Trjitzinsky Memorial Lectures
University of Pennsylvania
Sheaves and the Global Topology of Data
This lecture series concerns Applied Mathematics -- the taming and tuning of mathematical structures to the service of problems in the sciences. The mathematics to be harnessed comes from algebraic topology -- specifically, sheaf theory, the study of local-to-global data. The applications to be surveyed are in the engineering sciences, but are not fundamentally restricted to such. Beginning with a gentle introduction to algebraic topology and its modern applications, the series will focus on sheaves and their recent utility in sensing, coding, optimization, and inference. No prior exposure to sheaves required.
Robert Ghrist is the Andrea Mitchell Penn Integrating Knowledge Professor in the Departments of Mathematics and Electrical/Systems Engineering at the University of Pennsylvania. He was named one of Scientific American magazine's "Top 50 Innovators" for research in 2007. Ghrist is a leading expert in using tools from topology and geometry to study abstract spaces and solve real-world problems.
Lecture 1: Tuesday, March 6, 2012, 314 Altgeld Hall, 4:00 p.m.

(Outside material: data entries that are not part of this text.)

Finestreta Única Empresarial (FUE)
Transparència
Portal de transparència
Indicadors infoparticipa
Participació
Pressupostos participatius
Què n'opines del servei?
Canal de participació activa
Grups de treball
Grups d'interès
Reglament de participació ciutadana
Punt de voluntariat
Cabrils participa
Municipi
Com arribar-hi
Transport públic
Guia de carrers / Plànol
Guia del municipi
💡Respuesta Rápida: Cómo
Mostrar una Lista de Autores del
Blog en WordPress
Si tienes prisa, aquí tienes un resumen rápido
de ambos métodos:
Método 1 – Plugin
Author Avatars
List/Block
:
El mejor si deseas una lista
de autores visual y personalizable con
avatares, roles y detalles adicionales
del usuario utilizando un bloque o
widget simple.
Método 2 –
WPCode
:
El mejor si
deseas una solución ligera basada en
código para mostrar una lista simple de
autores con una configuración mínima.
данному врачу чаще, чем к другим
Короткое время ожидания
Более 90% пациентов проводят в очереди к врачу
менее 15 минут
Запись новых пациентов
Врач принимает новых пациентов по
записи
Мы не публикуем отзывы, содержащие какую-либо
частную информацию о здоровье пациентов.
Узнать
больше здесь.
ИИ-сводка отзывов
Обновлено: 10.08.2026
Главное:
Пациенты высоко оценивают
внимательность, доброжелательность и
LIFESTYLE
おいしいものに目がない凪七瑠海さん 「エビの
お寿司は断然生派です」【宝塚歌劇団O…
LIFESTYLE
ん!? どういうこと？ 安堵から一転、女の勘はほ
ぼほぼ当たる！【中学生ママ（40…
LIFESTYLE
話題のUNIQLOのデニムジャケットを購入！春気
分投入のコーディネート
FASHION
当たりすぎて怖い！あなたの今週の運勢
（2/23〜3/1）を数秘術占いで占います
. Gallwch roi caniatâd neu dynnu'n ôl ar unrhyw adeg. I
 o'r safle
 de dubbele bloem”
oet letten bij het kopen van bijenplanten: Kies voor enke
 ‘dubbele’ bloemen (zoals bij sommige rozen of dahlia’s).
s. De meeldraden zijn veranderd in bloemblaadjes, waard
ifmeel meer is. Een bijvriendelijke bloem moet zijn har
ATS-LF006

A reception will immediately following this lecture.
Lecture 2: Wednesday, March 7, 2012, 245 Altgeld Hall, 4:00 p.m.
Lecture 3: Thursday, March 8, 2012, 245 Altgeld Hall, 4:00 p.m.
The Trjitzinsky Memorial Lecture Series, held annually, honors the memory of Professor Waldemar J. Trjitzinsky who came to the United States from Russia, and taught and researched in the Department of Mathematics at the University of Illinois from 1934 to 1969. The lecture series began in 1978 and was made possible from the gifts of Trjitzinsky's former Ph.D. students; Bing K. Wong, one of Trjitzinsky's students was the person responsible for setting up the Trjitzinsky fund. Each series of three lectures is aimed at a general mathematical public and graduate students.